▸ DOCUMENT SOURCE
——

Selon lui, les Accords d’Oslo ont réduit une partie de l’Autorité palestinienne à protéger “les intérêts sécuritaires” de Tel Aviv. “Nous assistons à l’effondrement de la communauté morale et politique internationale, particulièrement atlantiste, avec ce qui se passe à Ghaza. Nous assistons à un génocide commis contre un peuple. C’est un génocide organisé. Il ne s’agit pas d’une guerre entre deux armées. Certains arabes ont cru naïvement qu’Israël allait accepter le processus de paix alors que tous les indices prouvent que cette entité voulait piller toute la Palestine. Il ne reste de la Palestine historique qu’entre 17 et 20 % du territoire. Les territoires sont séparés. Il n’existe pas un endroit où les institutions d’un Etat peuvent être installées. Aujourd”hui, on veut forcer les Palestiniens à quitter Ghaza et la Cisjordanie”, a-t-il ajouté.

Sami Kleib, qui a animé la célèbre émission “Ziara Khassa” diffusée par la chaîne qatarie Al Jazeera, a appelé à mieux étudier “la pensée sioniste” pour comprendre ce qui se passe aujourd’hui. Il suffit, selon lui, de lire le livre de Benjamin Netanyahu “A Place Among the Nations: Israel and the World” (Une place parmi les nations : Israël et le monde), paru en 1996.
“Il a clairement écrit qu’il n’y aura pas d’Etat palestinien et qu’El Qods ne sera jamais palestinienne. Il a indiqué que les Palestiniens de Cisjordanie doivent aller en Jordanie. Le palestinien doit choisir, selon lui, entre accepter l’existence d’un Etat juif ou partir”, a-t-il noté.


Sami Kleib a évoqué “la destruction planifiée” de sept Etats arabes ces dernières années (depuis le début des années 1990). “Ils ont tenté de diviser le Liban et l’Irak. Près de 500.000 enfants ont été tués en Irak après l’invasion américaine en 2003. Et, 5000 savants irakiens ont été assassinés. Le Musée de Baghdad a été pillé. Le pillage des biens culturels est une opération étudiée par les israéliens. Au Musée de Baghdad, les parchemins sumériens détruisent les thèses israéliennes sur l’existence de l’Etat d’Israël (dans les anciens temps)”, a-t-il précisé.

——

▸ DONNÉES EXTRAITES
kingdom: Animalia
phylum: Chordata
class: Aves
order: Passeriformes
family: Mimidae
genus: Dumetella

——

▸ CONSIGNE
Modifiez le passage du document source qui commence par « Sami Kleib, qui » et se termine par « paru en 1996. » en y remplaçant « chaîne » par « télévision », puis donnez le passage ainsi modifié.

▸ RÉPONSE
Sami Kleib, qui a animé la célèbre émission “Ziara Khassa” diffusée par la télévision qatarie Al Jazeera, a appelé à mieux étudier “la pensée sioniste” pour comprendre ce qui se passe aujourd’hui. Il suffit, selon lui, de lire le livre de Benjamin Netanyahu “A Place Among the Nations: Israel and the World” (Une place parmi les nations : Israël et le monde), paru en 1996.